I think it's helpful to point out that insulin resistance does not always lead to overweight. This seems to be a trend recently, and not necessarily a bad one. Right along with Masterjohn's recent post, there's Stephan's most recent post, "Glucose Tolerance in Non-industrial Cultures." The basic idea, and the lesson I think we should take from this, is that a lot of insulin resistance is a natural, good thing. We've talked about a related topic here on paleohacks (see my answer on a recent thread for the relevant links): what Peter calls "physiological insulin resistance." That's what happens when you habitually eat low-carbohydrate, and Stephan in fact uses it to account for a discrepancy in the data in his post. So, again, the basic idea is that insulin resistance can be a natural, good thing. Making this a little more detailed, we can say: a healthy human body (healthy from birth, Stephan stresses) can go into high-glucose mode and deal effectively with a lot of dietary carbohydrate, or a healthy human body can go into low-glucose mode and not deal effectively with a lot of carbohydrate. A few days, or maybe a week, is needed to transition between one and the other. (If you're living in a seasonal climate, or just one in which food sources vary gradually throughout the year, this is probably not such a big deal, because you make the transition and then you stay in the new mode for a while.)
Now, as to whether insulin resistance "causes" obesity or not, there is a sense in which, even if Masterjohn is entirely correct, insulin resistance is more of a "cause" than leptin resistance. This is a fine point in conceptual use, but I think it's important. If leptin resistance always leads to obesity (or prolonged leptin resistance, whatever), then the trouble is that leptin resistance just becomes tautologically identical with weight gain -- just like it doesn't really help to say that weight gain is caused by an excess in calories in over calories out. We all agree that that is the case; what's important is what causes that. So if leptin resistance is just the mechanism by which we get fat, then it doesn't do all that much good to talk about it as the cause. I'm exaggerating a little bit; it may not be the case that leptin resistance is as closely tied to obesity as, say, "lack of blood to the brain" is to "death". But the most important point is that it is more closely tied to it than insulin resistance is. So in fact because insulin resistance does not always lead to obesity, it can actually be considered as a real cause more so than leptin resistance can.
So the really helpful thing about what Masterjohn and Stephan are doing is pointing out that insulin resistance can be a cause of obesity, but it is not always the cause, or it is not always, when working alone, the cause of obesity.
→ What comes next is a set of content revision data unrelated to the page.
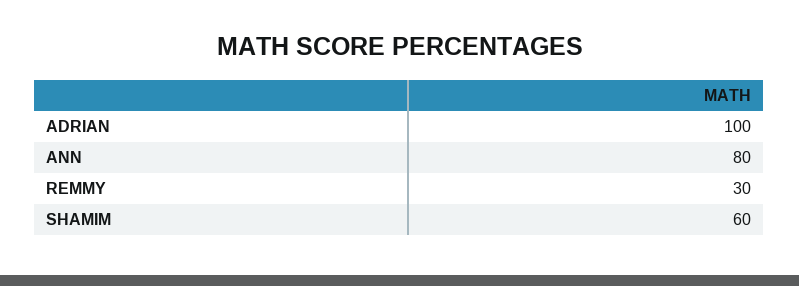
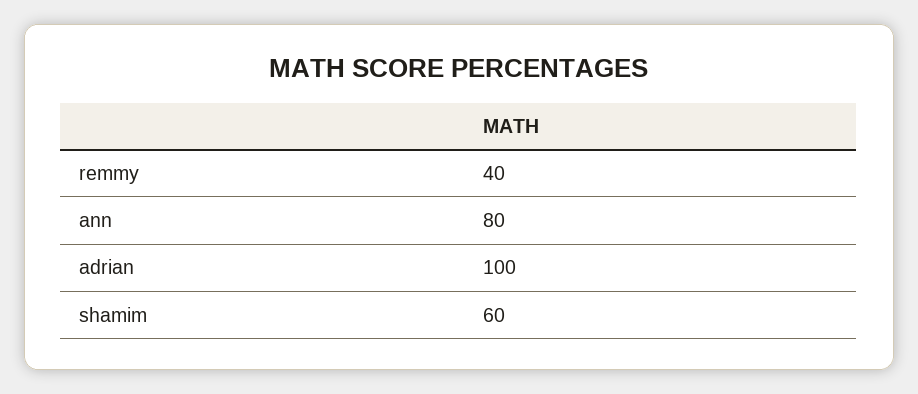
  {
    "ADRIAN": 100,
    "ANN": 80,
-   "REMMY": 30,
+   "REMMY": 40,
    "SHAMIM": 60
  }

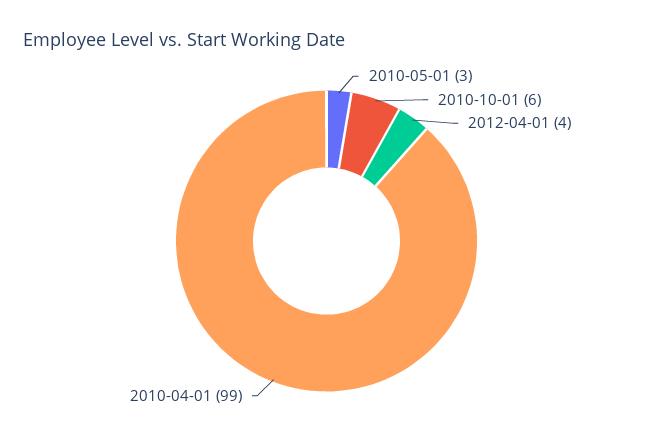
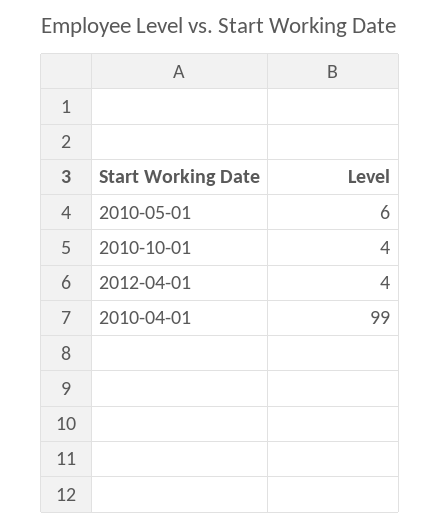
  {
-   "2010-05-01": 3,
+   "2010-05-01": 6,
-   "2010-10-01": 6,
+   "2010-10-01": 4,
    "2012-04-01": 4,
    "2010-04-01": 99
  }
(If you know that insulin resistance does not always lead to leptin resistance, and if you know -- separately -- that leptin resistance is just the mechanism by which we get fat, then this allows you to conclude that insulin resistance does not always, by itself, make you get fat.)
So what about the real meat of Jae's question? I think that in the end, if we still know that excess carbohydrate in general (regardless of kind, so even if it's not gluten or refined), in conjunction with other factors can lead to obesity, then what's the point in risking it? Why get 90% of your calories from sweet potatoes if you run the risk of obesity -- because it's not also the case that you have been ingesting, all your life, limited linoleic acid, no gluten, and no table sugar (to say nothing of vitamin D, etc.). It might also be the case that we'll uncover a culture somewhere else in the world, without any traces of the diseases of civilization, whose members drink soybean oil all day long, but have never touched gluten or sugar, and whose carbohydrate consumption is in the 5%-30% range.
Does this sound familiar? It should. Tolerated is not optimal. Kurt Harris was "so bored with the Kitavans" a long time ago. I think we can still be bored with them. Until we see a really good reason to eat a very high proportion of our calories from carbohydrate, I don't see that all this makes a difference.
Most importantly, the insights of Taubes (or whoever can claim them first) remain. Weight gain and weight loss are still not about consciously manipulating one's input and output of calories (because those are not independent variables, etc.). They are still about altering what's going on with the hormones in your body. This is confirmed by a great set of posts by Stephan from some time back: the "Body Fat Setpoint" series. (Here's the first one; look at the archive from January 2010 for the rest.) Stephan gives us a leptin-centric account of fat gain and fat loss -- but much of it accords with what Taubes has to teach us. Everybody wins.
One more note: I think Masterjohn makes a little mistake in his post. He says that when the liver becomes insulin resistant it will continue to produce glucose from gluconeogenesis, and keep sending glucose out into the blood. That may be the case, but why the complexity? Why does everyone like talking about gluconeogenesis so much? Whatever happened to good old-fashioned glycogenolysis? Breaking down the glycogen that is already there in the liver is surely the first option for the liver; gluconeogenesis comes after, for obvious reasons (because you have to burn protein). I would guess that Masterjohn is used to talking about the situation in an LC or VLC body, where gluconeogenesis is much more common. I think it's a small oversight. (Correct me if I'm missing something.)